_Problem statement_: Render every line of text in the items below as a JSON list of strings, one string per line, omitting blank lines. Leave the pictures out of the answer.
>>
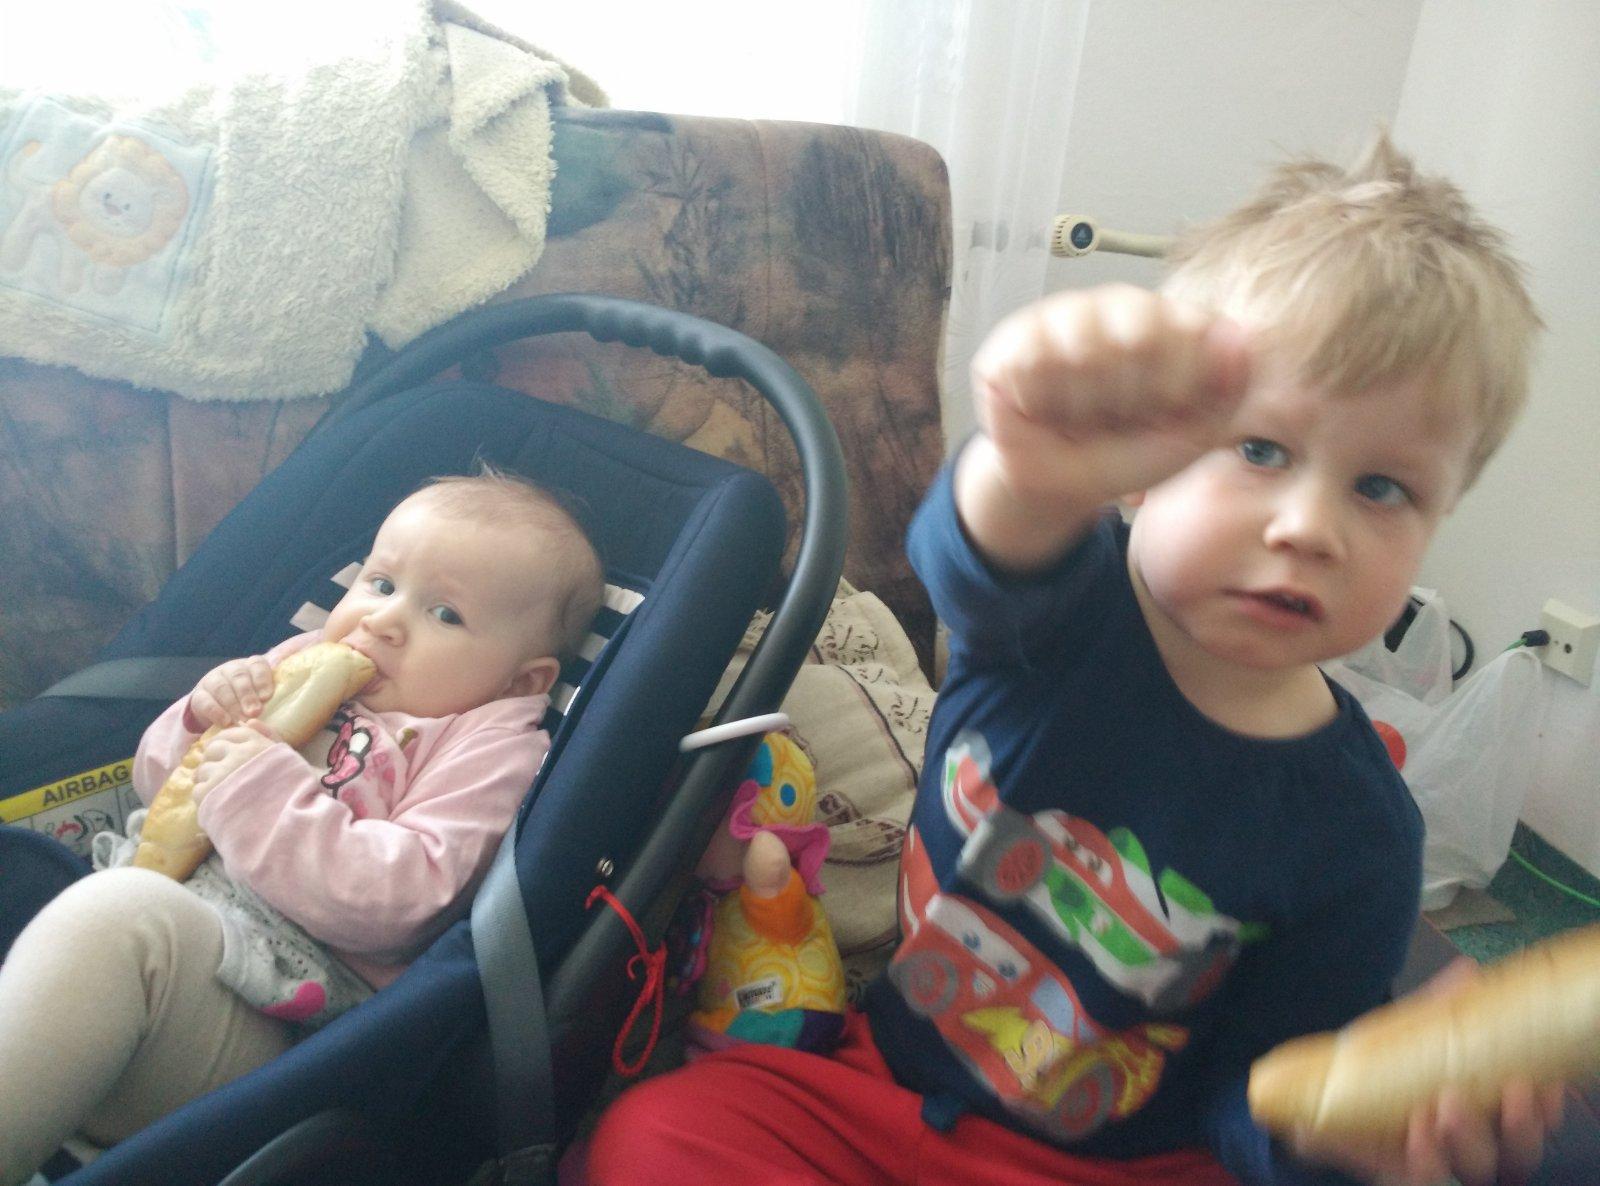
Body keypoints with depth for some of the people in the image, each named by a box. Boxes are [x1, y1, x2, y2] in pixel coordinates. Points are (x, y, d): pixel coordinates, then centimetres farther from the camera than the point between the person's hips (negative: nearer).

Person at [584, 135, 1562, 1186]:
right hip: (872, 1096, -1)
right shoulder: (1061, 605, -15)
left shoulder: (1357, 832, -11)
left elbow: (1252, 1096, -4)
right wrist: (1028, 477, -64)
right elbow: (977, 563, -41)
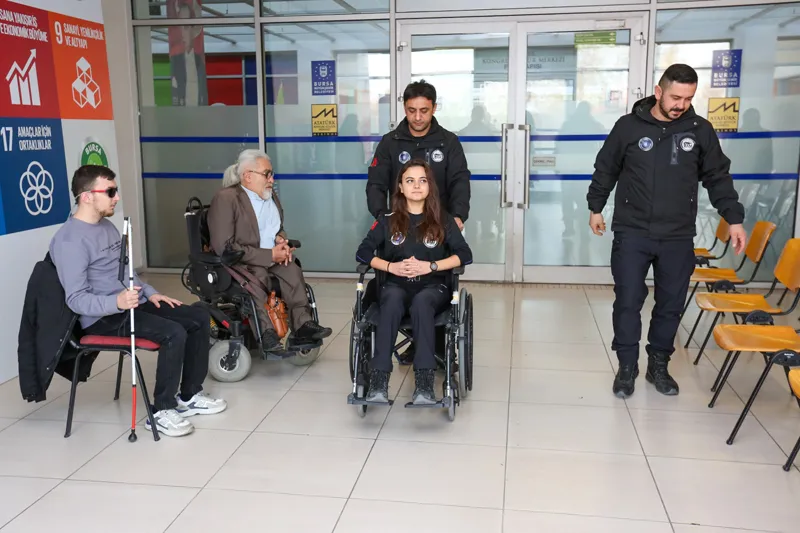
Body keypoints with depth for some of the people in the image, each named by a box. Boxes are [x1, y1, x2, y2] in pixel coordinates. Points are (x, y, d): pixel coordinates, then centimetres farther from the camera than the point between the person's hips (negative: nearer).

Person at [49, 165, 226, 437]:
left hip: (132, 304, 10)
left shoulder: (107, 226, 13)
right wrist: (116, 302, -38)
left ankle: (189, 395, 11)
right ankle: (162, 410, -12)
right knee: (173, 333, -28)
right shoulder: (69, 240, -17)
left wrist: (150, 293, 8)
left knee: (199, 318, 1)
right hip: (103, 317, -9)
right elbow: (76, 299, -22)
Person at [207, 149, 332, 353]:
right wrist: (270, 255, -22)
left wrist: (280, 239, -2)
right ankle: (267, 334, -33)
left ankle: (303, 324, -26)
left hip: (270, 258, 6)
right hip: (237, 263, -6)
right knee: (258, 275, -37)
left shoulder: (270, 196, 11)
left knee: (292, 269, -25)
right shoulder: (225, 198, -13)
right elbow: (224, 247, -20)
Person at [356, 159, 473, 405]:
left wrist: (430, 266, -13)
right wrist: (391, 266, -11)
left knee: (421, 302, -36)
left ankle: (425, 383, -41)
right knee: (393, 301, -35)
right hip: (396, 284, 1)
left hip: (433, 286, 0)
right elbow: (362, 253, 5)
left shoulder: (443, 220, 8)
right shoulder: (387, 220, 10)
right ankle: (378, 380, -42)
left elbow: (465, 255, -2)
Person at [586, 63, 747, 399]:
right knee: (628, 302, 0)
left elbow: (718, 178, 9)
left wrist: (734, 218, 4)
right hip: (632, 233, -2)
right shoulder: (628, 126, -2)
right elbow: (605, 170, 9)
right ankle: (627, 367, 15)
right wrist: (595, 208, 11)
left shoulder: (701, 130, 2)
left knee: (671, 304, 9)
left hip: (678, 237, 2)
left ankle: (658, 365, 25)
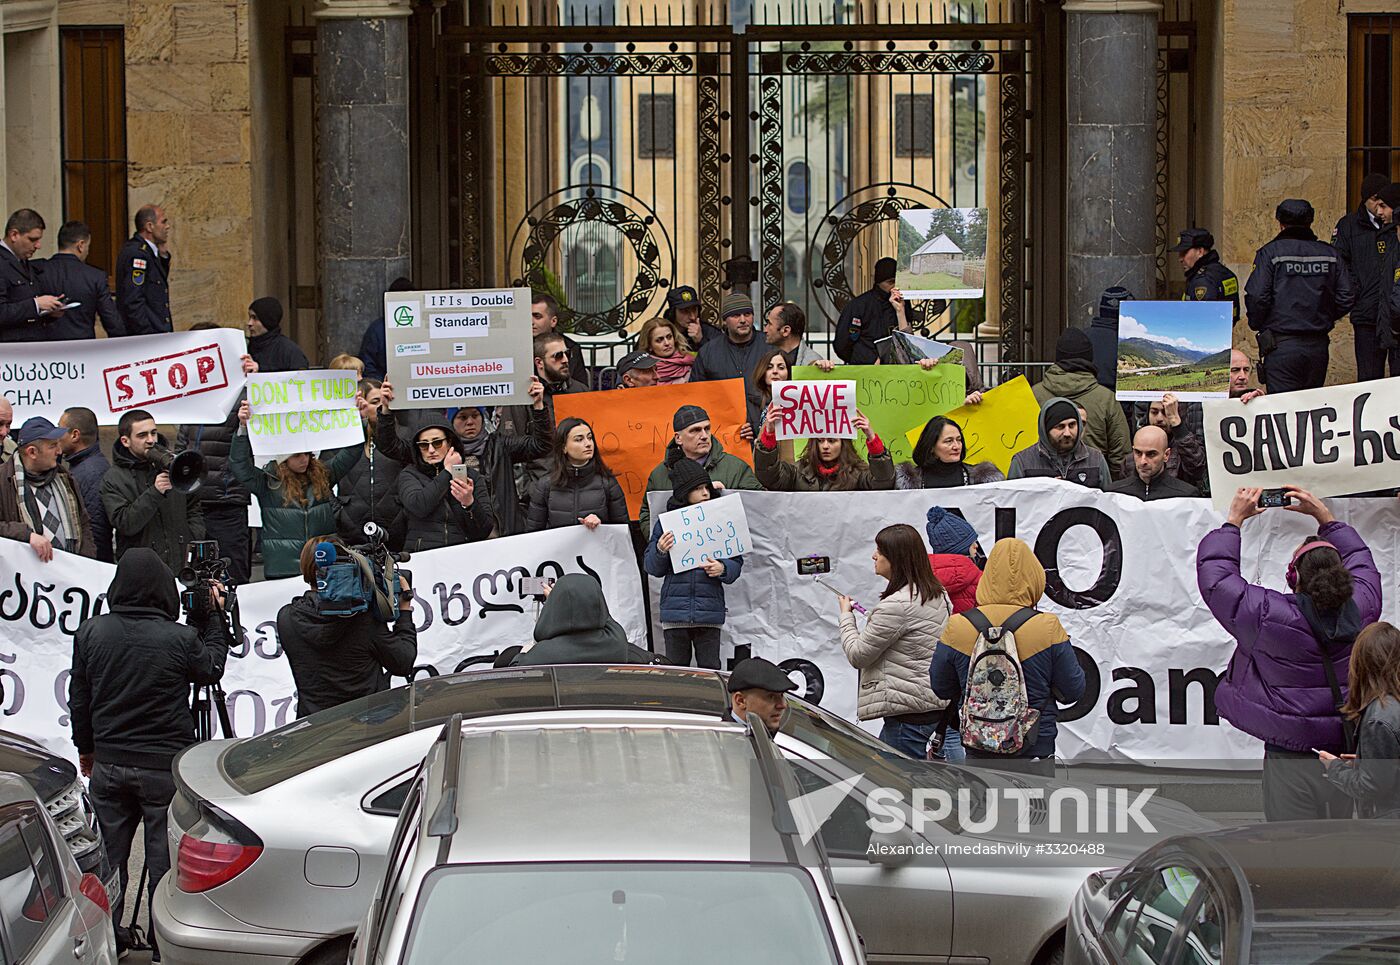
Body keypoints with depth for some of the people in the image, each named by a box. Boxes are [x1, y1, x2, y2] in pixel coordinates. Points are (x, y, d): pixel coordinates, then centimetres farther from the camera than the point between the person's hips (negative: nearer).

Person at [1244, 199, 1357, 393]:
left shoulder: (1270, 253, -6)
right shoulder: (1329, 254, 7)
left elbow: (1257, 297, -14)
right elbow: (1347, 297, 4)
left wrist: (1257, 325, 4)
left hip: (1281, 347, -5)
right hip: (1318, 346, 5)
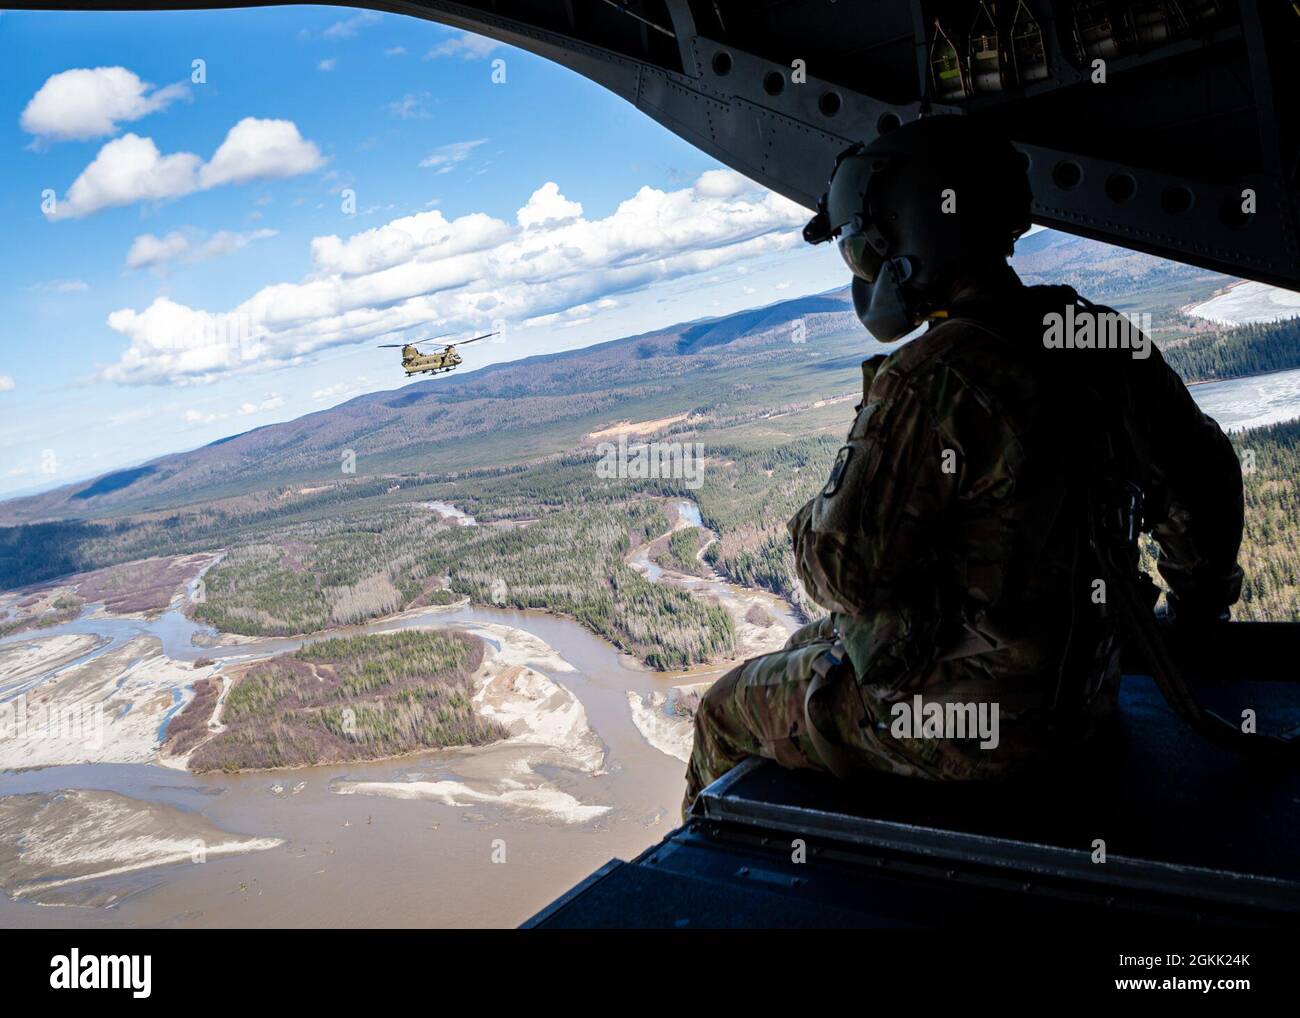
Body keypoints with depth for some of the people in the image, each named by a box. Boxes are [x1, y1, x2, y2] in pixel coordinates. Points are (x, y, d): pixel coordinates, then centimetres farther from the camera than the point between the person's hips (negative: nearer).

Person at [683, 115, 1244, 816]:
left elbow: (848, 567, -26)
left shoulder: (932, 381, -28)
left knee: (726, 714, 13)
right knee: (811, 645, 29)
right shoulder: (1106, 343, -1)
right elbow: (1205, 478, 12)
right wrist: (1200, 599, 30)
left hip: (952, 721, -8)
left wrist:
<<
_Result of this task_:
[
  "Body keypoints with depth for some of the people in the image, each named by a box. Boxes are [x1, y1, x2, y2] in pixel coordinates. Points are (x, y, d): pixel coordinates, then centimetres farther from the camera than the point between the person's hips (negative: nearer).",
  "Person at [584, 135, 1562, 1186]:",
  "right hip: (872, 1096, -1)",
  "right shoulder: (1061, 605, -15)",
  "left shoulder: (1357, 832, -11)",
  "left elbow: (1252, 1096, -4)",
  "right wrist: (1028, 477, -64)",
  "right elbow: (977, 563, -41)",
  "Body keypoints with depth for some of the people in the image, each named by a box. Boxes are [x1, y1, x2, y2] in pixel coordinates. Points are (x, y, d): pixel coordinates, then centimetres farther from the camera than the point between the person's hips (negative: nearer).",
  "Person at [49, 165, 226, 437]:",
  "left hip: (132, 304, 10)",
  "left shoulder: (107, 226, 13)",
  "right wrist: (116, 302, -38)",
  "left ankle: (189, 395, 11)",
  "right ankle: (162, 410, -12)",
  "right knee: (173, 333, -28)",
  "right shoulder: (69, 240, -17)",
  "left wrist: (150, 293, 8)",
  "left knee: (199, 318, 1)",
  "right hip: (103, 317, -9)",
  "right elbow: (76, 299, -22)",
  "Person at [207, 149, 332, 353]:",
  "right wrist: (270, 255, -22)",
  "left wrist: (280, 239, -2)",
  "right ankle: (267, 334, -33)",
  "left ankle: (303, 324, -26)",
  "left hip: (270, 258, 6)",
  "right hip: (237, 263, -6)",
  "right knee: (258, 275, -37)",
  "left shoulder: (270, 196, 11)",
  "left knee: (292, 269, -25)",
  "right shoulder: (225, 198, -13)",
  "right elbow: (224, 247, -20)",
  "Person at [356, 159, 473, 405]:",
  "left wrist: (430, 266, -13)",
  "right wrist: (391, 266, -11)",
  "left knee: (421, 302, -36)",
  "left ankle: (425, 383, -41)",
  "right knee: (393, 301, -35)",
  "right hip: (396, 284, 1)",
  "left hip: (433, 286, 0)",
  "right elbow: (362, 253, 5)",
  "left shoulder: (443, 220, 8)",
  "right shoulder: (387, 220, 10)",
  "right ankle: (378, 380, -42)",
  "left elbow: (465, 255, -2)",
  "Person at [586, 63, 747, 399]:",
  "right knee: (628, 302, 0)",
  "left elbow: (718, 178, 9)",
  "left wrist: (734, 218, 4)",
  "right hip: (632, 233, -2)",
  "right shoulder: (628, 126, -2)",
  "right elbow: (605, 170, 9)",
  "right ankle: (627, 367, 15)",
  "right wrist: (595, 208, 11)",
  "left shoulder: (701, 130, 2)",
  "left knee: (671, 304, 9)",
  "left hip: (678, 237, 2)",
  "left ankle: (658, 365, 25)",
  "Body keypoints with depth for some of the people in the image, each named by a box. Boxes are [x1, y1, x2, y2] in pixel coordinates. Points are (x, y, d): pixel coordinates, then centimetres farther from the camera than the point between the person's hips (negative: nearer).",
  "Person at [1244, 199, 1357, 393]:",
  "left shoulder: (1270, 253, -6)",
  "right shoulder: (1329, 254, 7)",
  "left elbow: (1257, 297, -14)",
  "right elbow: (1347, 297, 4)",
  "left wrist: (1257, 325, 4)",
  "left hip: (1281, 347, -5)",
  "right hip: (1318, 346, 5)",
  "Body keypoints with depth for some of the people in the image, each named by a box. Boxes are [x1, y1, x2, y2] in pixel coordinates. Points are (x, y, d): pixel coordinates, then centimetres farther from the camera than the point between the person's hips (negative: nearer).",
  "Person at [683, 115, 1244, 816]:",
  "left elbow: (848, 567, -26)",
  "left shoulder: (932, 381, -28)",
  "left knee: (726, 714, 13)",
  "right knee: (811, 645, 29)",
  "right shoulder: (1106, 343, -1)",
  "right elbow: (1205, 478, 12)",
  "right wrist: (1200, 599, 30)",
  "left hip: (952, 721, -8)",
  "left wrist:"
]